* _BRIEF_:
Repeat all the text in the data below word for word, and leave out the pictures.

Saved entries
^^^^

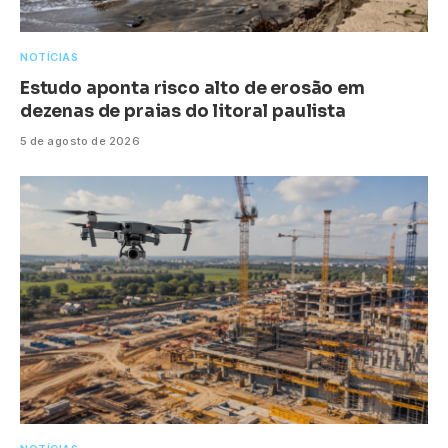
NOTÍCIAS
Estudo aponta risco alto de erosão em
dezenas de praias do litoral paulista
5 de agosto de 2026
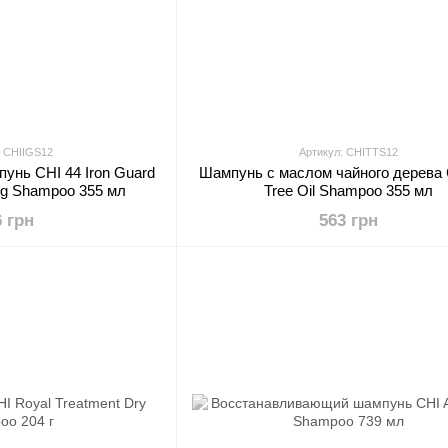
: CHIIGS12
Артикул: CHITTS12
унь CHI 44 Iron Guard
Шампунь с маслом чайного дерева 
ing Shampoo 355 мл
Tree Oil Shampoo 355 мл
6 грн
563 грн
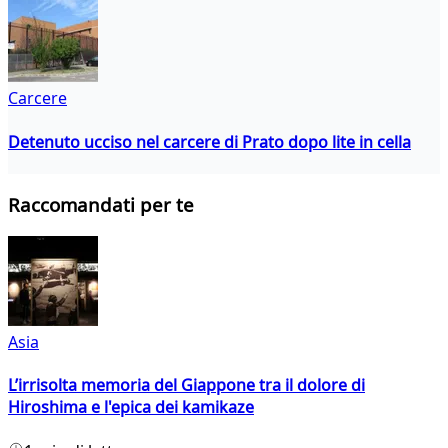
Carcere
Detenuto ucciso nel carcere di Prato dopo lite in cella
Raccomandati per te
Asia
L’irrisolta memoria del Giappone tra il dolore di
Hiroshima e l'epica dei kamikaze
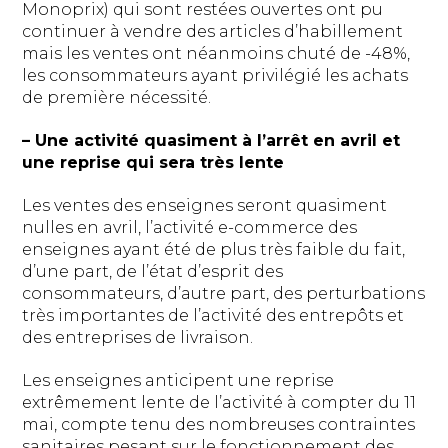
Monoprix) qui sont restées ouvertes ont pu
continuer à vendre des articles d’habillement
mais les ventes ont néanmoins chuté de -48%,
les consommateurs ayant privilégié les achats
de première nécessité.
– Une activité quasiment à l’arrêt en avril et
une reprise qui sera très lente
Les ventes des enseignes seront quasiment
nulles en avril, l’activité e-commerce des
enseignes ayant été de plus très faible du fait,
d’une part, de l’état d’esprit des
consommateurs, d’autre part, des perturbations
très importantes de l’activité des entrepôts et
des entreprises de livraison.
Les enseignes anticipent une reprise
extrêmement lente de l’activité à compter du 11
mai, compte tenu des nombreuses contraintes
sanitaires pesant sur le fonctionnement des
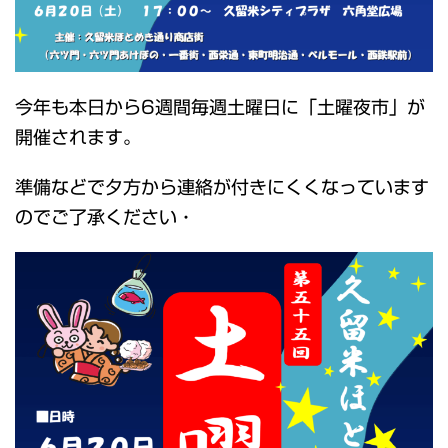
今年も本日から6週間毎週土曜日に「土曜夜市」が
開催されます。
準備などで夕方から連絡が付きにくくなっています
のでご了承ください・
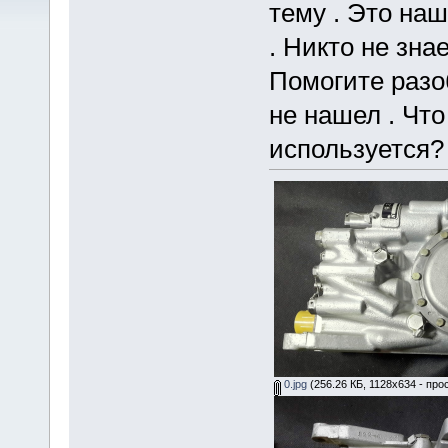
тему . Это на
. Никто не зна
Помогите разо
не нашел . Что
используется?
0.jpg
(256.26 КБ, 1128x634 - про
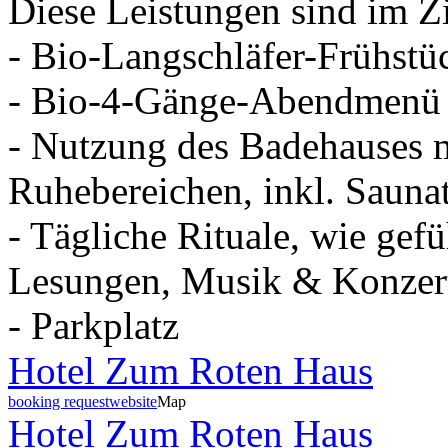
Diese Leistungen sind im Z
- Bio-Langschläfer-Frühstü
- Bio-4-Gänge-Abendmenü 
- Nutzung des Badehauses 
Ruhebereichen, inkl. Sauna
- Tägliche Rituale, wie ge
Lesungen, Musik & Konzert
- Parkplatz
Hotel Zum Roten Haus
booking request
website
Map
Hotel Zum Roten Haus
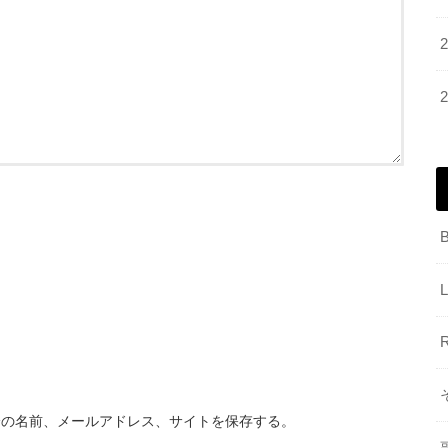
分の名前、メールアドレス、サイトを保存する。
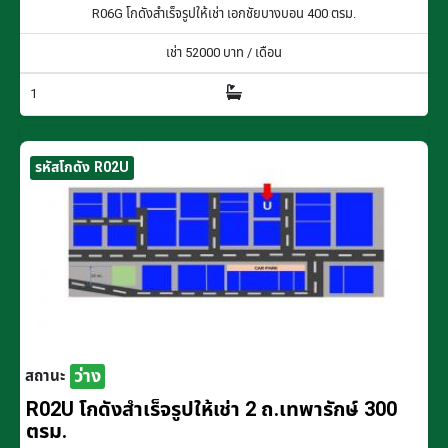
R06G โกดังสำเร็จรูปให้เช่า เอกชัยบางบอน 400 ตรม.
เช่า
52000
บาท / เดือน
1
รหัสโกดัง R02U
ว่าง
สถานะ
R02U โกดังสำเร็จรูปให้เช่า 2 ถ.เทพารักษ์ 300
ตรม.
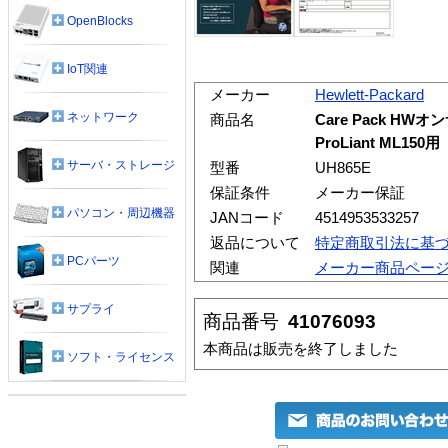
OpenBlocks
IoT関連
メーカー
Hewlett-Packard
ネットワーク
商品名
Care Pack HWオ
ProLiant ML150用
サーバ・ストレージ
型番
UH865E
保証条件
メーカー保証
パソコン・周辺機器
JANコード
4514953533257
返品について
特定商取引法に基
PCパーツ
関連
メーカー商品ペー
サプライ
商品番号
41076093
本商品は販売を終了しました
ソフト・ライセンス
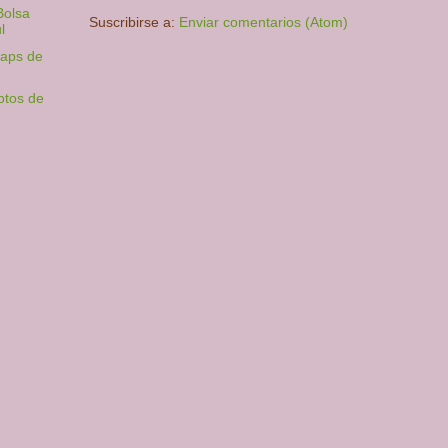
Bolsa
Suscribirse a:
Enviar comentarios (Atom)
l
naps de
fotos de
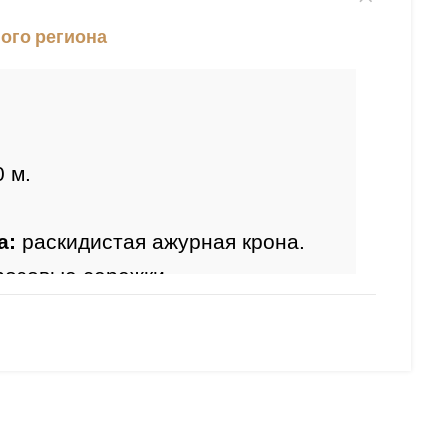
ого региона
0 м.
а:
 раскидистая ажурная крона.
розовые сережки.
ния:
  май.
еленый с бело розовыми 
 бело -зеленый.
сть:
 до -29 гр. (зона 5).
: 
средняя
.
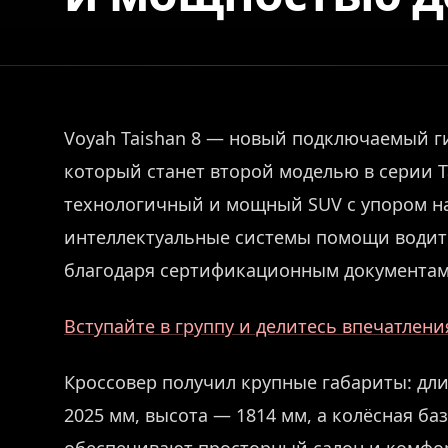
Voyah Taishan 8 — новый подключаемый г
который станет второй моделью в серии T
технологичный и мощный SUV с упором на
интеллектуальные системы помощи водите
благодаря сертификационным документам 
Вступайте в группу и делитесь впечатлен
Кроссовер получил крупные габариты: дли
2025 мм, высота — 1814 мм, а колёсная ба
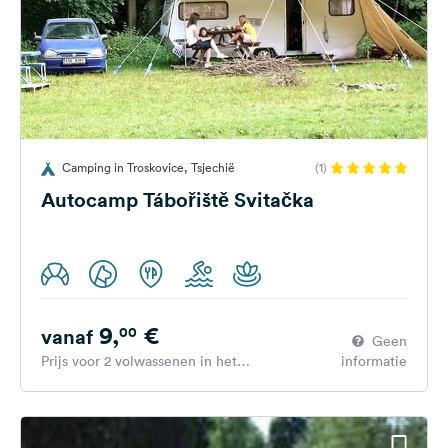
Camping in Troskovice, Tsjechië
(1)
Autocamp Tábořiště Svitačka
9,
€
00
vanaf
Geen
Prijs voor 2 volwassenen in het
informatie
hoogseizoen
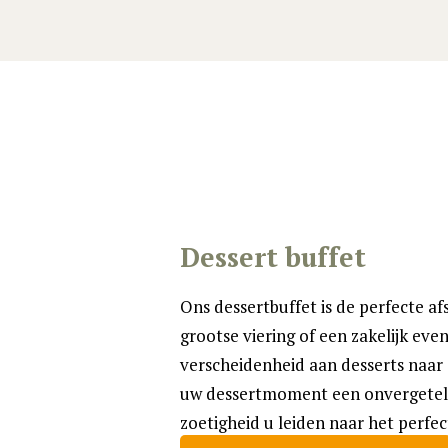
Dessert buffet
Ons dessertbuffet is de perfecte af
grootse viering of een zakelijk eve
verscheidenheid aan desserts naar 
uw dessertmoment een onvergetelijk
zoetigheid u leiden naar het perfec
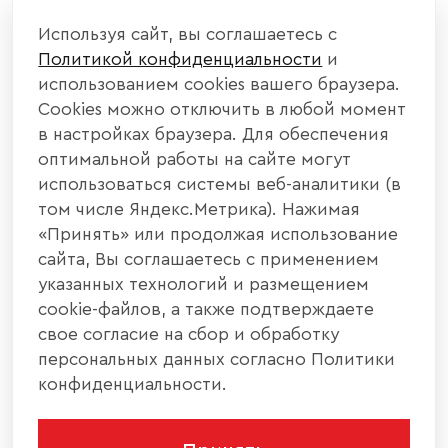
Используя сайт, вы соглашаетесь с
Политикой конфиденциальности
и
использованием cookies вашего браузера.
Cookies можно отключить в любой момент
в настройках браузера. Для обеспечения
оптимальной работы на сайте могут
использоваться системы веб-аналитики (в
том числе Яндекс.Метрика). Нажимая
«Принять» или продолжая использование
сайта, Вы соглашаетесь с применением
указанных технологий и размещением
cookie-файлов, а также подтверждаете
свое согласие на сбор и обработку
персональных данных согласно Политики
конфиденциальности.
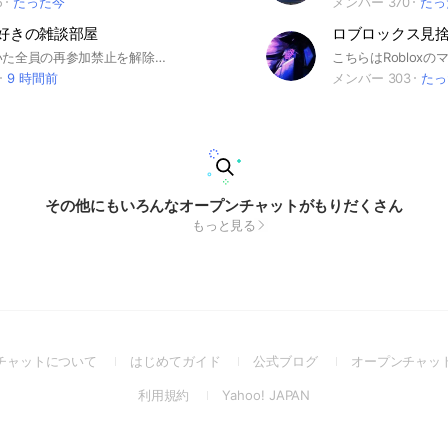
5
たった今
メンバー 370
たっ
ale好きの雑談部屋
⚠️しのを除いた全員の再参加禁止を解除しました。⚠️ 復興のため、どうか参加よろしくお願いします。 元400人規模のUNDERTALE界隈最大のオープンチャット、1月に副官に大量蹴りされたあのオプです。 もし差し支えなければ、宣伝可能な他オプに宣伝していただけると幸いです。 にわかでもガチ勢でもただ好きな人が集まるアンテの雑談場所です‼️ deltarune、AUも可です！ ・荒らし❌ ・過度なスタ連、画像、動画の連投❌ ・無断転載、無断使用、トレパク、虚偽の自作発言(参加する前にアイコンを確認してね！)❌ ・過度な暴言、罵倒❌ ・過度な性的画像、グロ画像、ホラー画像や動画❌ ・即抜け(事情がある場合を除く)❌ ・悪質職業系宣伝❌ ・晒し行為❌ ・なりすまし❌ ・チェーンメール❌ ・タメ口⭕ ・画像、動画、リンク、ファイル⭕ ・宣伝(SNSの宣伝であれば)⭕ ・別ジャンル(そればかりにならなければ)⭕ ・SNS等のユーザー名公開⭕ ・なりきり⭕ ・二次創作、オリキャラ⭕ ・深夜浮上⭕ ※このオプに投稿されたイラスト、曲などの創作物の保存、使用は製作者に許可を取ってね！ ※荒らしが現れた場合は副官、管理人をメンションしてね！ ※副官をねだる行為は控えてね！ ※なりきり、ネガティブな話は苦手な方もいらっしゃるのでサブトークルームでお願いします！ 一般的なネットのルール、マナーがあれば大丈夫です！ 他の細かいお願いは大事なノート、アナウンスへ！ 長い説明はここまで‼️みんな来てね‼️参加待ってます‼️ #UNDERTALE #アンダーテール #アンダーテイル #アンテ #deltarune #デルタルーン #デルタ #undertaleau #サンズ#au #deltaruneau #イラスト #作曲 #ゲーム #なりきり #雑談 100人 2023 1/15 150人 10/3 200人 2024 1/7 250人 6/15 300人 2025 3/29 350人 5/31 400人 10/6 20人 2026 1/10
9 時間前
メンバー 303
たっ
その他にもいろんなオープンチャットがもりだくさん
もっと見る
(Open
(Open
(Open
チャットについて
はじめてガイド
公式ブログ
オープンチャッ
in
in
in
(Open
(Open
利用規約
Yahoo! JAPAN
a
a
a
in
in
new
new
new
a
a
window)
window)
window)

^^^^

* _TASK ANSWER_:
NOTÍCIAS
Estudo aponta risco alto de erosão em
dezenas de praias do litoral paulista
5 de agosto de 2026
: CHIIGS12
Артикул: CHITTS12
унь CHI 44 Iron Guard
Шампунь с маслом чайного дерева 
ing Shampoo 355 мл
Tree Oil Shampoo 355 мл
6 грн
563 грн
Carcere
Detenuto ucciso nel carcere di Prato dopo lite in cella
Raccomandati per te
Asia
L’irrisolta memoria del Giappone tra il dolore di
Hiroshima e l'epica dei kamikaze
Monoprix) qui sont restées ouvertes ont pu
continuer à vendre des articles d’habillement
mais les ventes ont néanmoins chuté de -48%,
les consommateurs ayant privilégié les achats
de première nécessité.
– Une activité quasiment à l’arrêt en avril et
une reprise qui sera très lente
Les ventes des enseignes seront quasiment
nulles en avril, l’activité e-commerce des
enseignes ayant été de plus très faible du fait,
d’une part, de l’état d’esprit des
consommateurs, d’autre part, des perturbations
très importantes de l’activité des entrepôts et
des entreprises de livraison.
Les enseignes anticipent une reprise
extrêmement lente de l’activité à compter du 11
mai, compte tenu des nombreuses contraintes
sanitaires pesant sur le fonctionnement des
今年も本日から6週間毎週土曜日に「土曜夜市」が
開催されます。
準備などで夕方から連絡が付きにくくなっています
のでご了承ください・
тему . Это на
. Никто не зна
Помогите разо
не нашел . Что
используется?
0.jpg
(256.26 КБ, 1128x634 - про
Diese Leistungen sind im Z
- Bio-Langschläfer-Frühstü
- Bio-4-Gänge-Abendmenü 
- Nutzung des Badehauses 
Ruhebereichen, inkl. Sauna
- Tägliche Rituale, wie ge
Lesungen, Musik & Konzert
- Parkplatz
Hotel Zum Roten Haus
booking request
website
Map
Hotel Zum Roten Haus
分の名前、メールアドレス、サイトを保存する。
R06G โกดังสำเร็จรูปให้เช่า เอกชัยบางบอน 400 ตรม.
เช่า
52000
บาท / เดือน
1
รหัสโกดัง R02U
ว่าง
สถานะ
R02U โกดังสำเร็จรูปให้เช่า 2 ถ.เทพารักษ์ 300
ตรม.
OpenBlocks
IoT関連
メーカー
Hewlett-Packard
ネットワーク
商品名
Care Pack HWオ
ProLiant ML150用
サーバ・ストレージ
型番
UH865E
保証条件
メーカー保証
パソコン・周辺機器
JANコード
4514953533257
返品について
特定商取引法に基
PCパーツ
関連
メーカー商品ペー
サプライ
商品番号
41076093
本商品は販売を終了しました
ソフト・ライセンス
Bolsa
Suscribirse a:
Enviar comentarios (Atom)
l
naps de
fotos de
ого региона
0 м.
а:
 раскидистая ажурная крона.
розовые сережки.
ния:
  май.
еленый с бело розовыми 
 бело -зеленый.
сть:
 до -29 гр. (зона 5).
: 
средняя
.
Voyah Taishan 8 — новый подключаемый г
который станет второй моделью в серии T
технологичный и мощный SUV с упором на
интеллектуальные системы помощи водите
благодаря сертификационным документам 
Вступайте в группу и делитесь впечатлен
Кроссовер получил крупные габариты: дли
2025 мм, высота — 1814 мм, а колёсная ба
Camping in Troskovice, Tsjechië
(1)
Autocamp Tábořiště Svitačka
9,
€
00
vanaf
Geen
Prijs voor 2 volwassenen in het
informatie
hoogseizoen
Dessert buffet
Ons dessertbuffet is de perfecte af
grootse viering of een zakelijk eve
verscheidenheid aan desserts naar 
uw dessertmoment een onvergetelijk
zoetigheid u leiden naar het perfec
Используя сайт, вы соглашаетесь с
Политикой конфиденциальности
и
использованием cookies вашего браузера.
Cookies можно отключить в любой момент
в настройках браузера. Для обеспечения
оптимальной работы на сайте могут
использоваться системы веб-аналитики (в
том числе Яндекс.Метрика). Нажимая
«Принять» или продолжая использование
сайта, Вы соглашаетесь с применением
указанных технологий и размещением
cookie-файлов, а также подтверждаете
свое согласие на сбор и обработку
персональных данных согласно Политики
конфиденциальности.
5
たった今
メンバー 370
たっ
ale好きの雑談部屋
⚠️しのを除いた全員の再参加禁止を解除しました。⚠️ 復興のため、どうか参加よろしくお願いします。 元400人規模のUNDERTALE界隈最大のオープンチャット、1月に副官に大量蹴りされたあのオプです。 もし差し支えなければ、宣伝可能な他オプに宣伝していただけると幸いです。 にわかでもガチ勢でもただ好きな人が集まるアンテの雑談場所です‼️ deltarune、AUも可です！ ・荒らし❌ ・過度なスタ連、画像、動画の連投❌ ・無断転載、無断使用、トレパク、虚偽の自作発言(参加する前にアイコンを確認してね！)❌ ・過度な暴言、罵倒❌ ・過度な性的画像、グロ画像、ホラー画像や動画❌ ・即抜け(事情がある場合を除く)❌ ・悪質職業系宣伝❌ ・晒し行為❌ ・なりすまし❌ ・チェーンメール❌ ・タメ口⭕ ・画像、動画、リンク、ファイル⭕ ・宣伝(SNSの宣伝であれば)⭕ ・別ジャンル(そればかりにならなければ)⭕ ・SNS等のユーザー名公開⭕ ・なりきり⭕ ・二次創作、オリキャラ⭕ ・深夜浮上⭕ ※このオプに投稿されたイラスト、曲などの創作物の保存、使用は製作者に許可を取ってね！ ※荒らしが現れた場合は副官、管理人をメンションしてね！ ※副官をねだる行為は控えてね！ ※なりきり、ネガティブな話は苦手な方もいらっしゃるのでサブトークルームでお願いします！ 一般的なネットのルール、マナーがあれば大丈夫です！ 他の細かいお願いは大事なノート、アナウンスへ！ 長い説明はここまで‼️みんな来てね‼️参加待ってます‼️ #UNDERTALE #アンダーテール #アンダーテイル #アンテ #deltarune #デルタルーン #デルタ #undertaleau #サンズ#au #deltaruneau #イラスト #作曲 #ゲーム #なりきり #雑談 100人 2023 1/15 150人 10/3 200人 2024 1/7 250人 6/15 300人 2025 3/29 350人 5/31 400人 10/6 20人 2026 1/10
9 時間前
メンバー 303
たっ
その他にもいろんなオープンチャットがもりだくさん
もっと見る
(Open
(Open
(Open
チャットについて
はじめてガイド
公式ブログ
オープンチャッ
in
in
in
(Open
(Open
利用規約
Yahoo! JAPAN
a
a
a
in
in
new
new
new
a
a
window)
window)
window)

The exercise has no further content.